*Task details:* Leaving out the pictures, return word for word the stretch of entries below from the line holding "写作和投稿技巧，促进科研文章的发表，从而提高科研人员的科研影" through the line holding "Bestiario de Criptozoología.".

*Input data:*
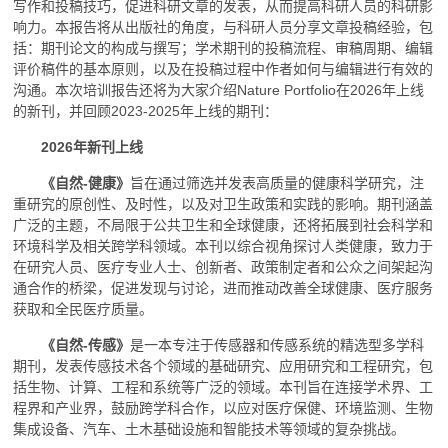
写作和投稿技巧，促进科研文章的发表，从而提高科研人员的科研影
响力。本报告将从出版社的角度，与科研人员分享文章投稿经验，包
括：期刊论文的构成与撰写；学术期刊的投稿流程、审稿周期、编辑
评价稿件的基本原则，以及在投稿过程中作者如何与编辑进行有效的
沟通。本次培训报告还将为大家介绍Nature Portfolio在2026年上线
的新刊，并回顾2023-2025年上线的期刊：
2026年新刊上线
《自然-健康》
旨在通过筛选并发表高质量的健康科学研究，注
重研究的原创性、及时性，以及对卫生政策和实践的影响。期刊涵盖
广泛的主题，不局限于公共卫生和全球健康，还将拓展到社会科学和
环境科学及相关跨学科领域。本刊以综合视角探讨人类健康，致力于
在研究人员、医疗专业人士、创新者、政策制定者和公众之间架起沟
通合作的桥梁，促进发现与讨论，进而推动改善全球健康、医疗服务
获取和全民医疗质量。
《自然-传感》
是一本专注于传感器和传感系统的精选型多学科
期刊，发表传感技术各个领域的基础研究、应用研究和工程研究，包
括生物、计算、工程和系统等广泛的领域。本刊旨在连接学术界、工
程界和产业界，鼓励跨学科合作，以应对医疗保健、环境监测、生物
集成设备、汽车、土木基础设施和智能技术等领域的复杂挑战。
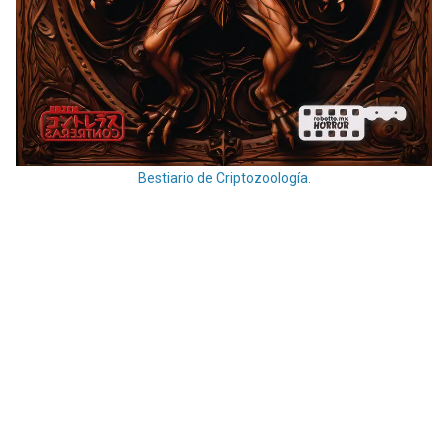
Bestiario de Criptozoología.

---

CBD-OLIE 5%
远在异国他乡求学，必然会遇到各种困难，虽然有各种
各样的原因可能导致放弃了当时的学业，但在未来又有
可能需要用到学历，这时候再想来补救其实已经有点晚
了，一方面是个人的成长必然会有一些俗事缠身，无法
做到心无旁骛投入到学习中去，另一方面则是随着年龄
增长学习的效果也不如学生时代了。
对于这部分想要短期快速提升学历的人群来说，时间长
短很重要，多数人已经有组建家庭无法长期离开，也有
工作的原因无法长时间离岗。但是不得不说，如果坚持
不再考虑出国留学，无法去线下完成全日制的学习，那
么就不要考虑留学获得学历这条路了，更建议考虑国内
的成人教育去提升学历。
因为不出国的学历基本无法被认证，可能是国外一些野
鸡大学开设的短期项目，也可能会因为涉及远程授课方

*Written reply:*
写作和投稿技巧，促进科研文章的发表，从而提高科研人员的科研影
响力。本报告将从出版社的角度，与科研人员分享文章投稿经验，包
括：期刊论文的构成与撰写；学术期刊的投稿流程、审稿周期、编辑
评价稿件的基本原则，以及在投稿过程中作者如何与编辑进行有效的
沟通。本次培训报告还将为大家介绍Nature Portfolio在2026年上线
的新刊，并回顾2023-2025年上线的期刊：
2026年新刊上线
《自然-健康》
旨在通过筛选并发表高质量的健康科学研究，注
重研究的原创性、及时性，以及对卫生政策和实践的影响。期刊涵盖
广泛的主题，不局限于公共卫生和全球健康，还将拓展到社会科学和
环境科学及相关跨学科领域。本刊以综合视角探讨人类健康，致力于
在研究人员、医疗专业人士、创新者、政策制定者和公众之间架起沟
通合作的桥梁，促进发现与讨论，进而推动改善全球健康、医疗服务
获取和全民医疗质量。
《自然-传感》
是一本专注于传感器和传感系统的精选型多学科
期刊，发表传感技术各个领域的基础研究、应用研究和工程研究，包
括生物、计算、工程和系统等广泛的领域。本刊旨在连接学术界、工
程界和产业界，鼓励跨学科合作，以应对医疗保健、环境监测、生物
集成设备、汽车、土木基础设施和智能技术等领域的复杂挑战。
Bestiario de Criptozoología.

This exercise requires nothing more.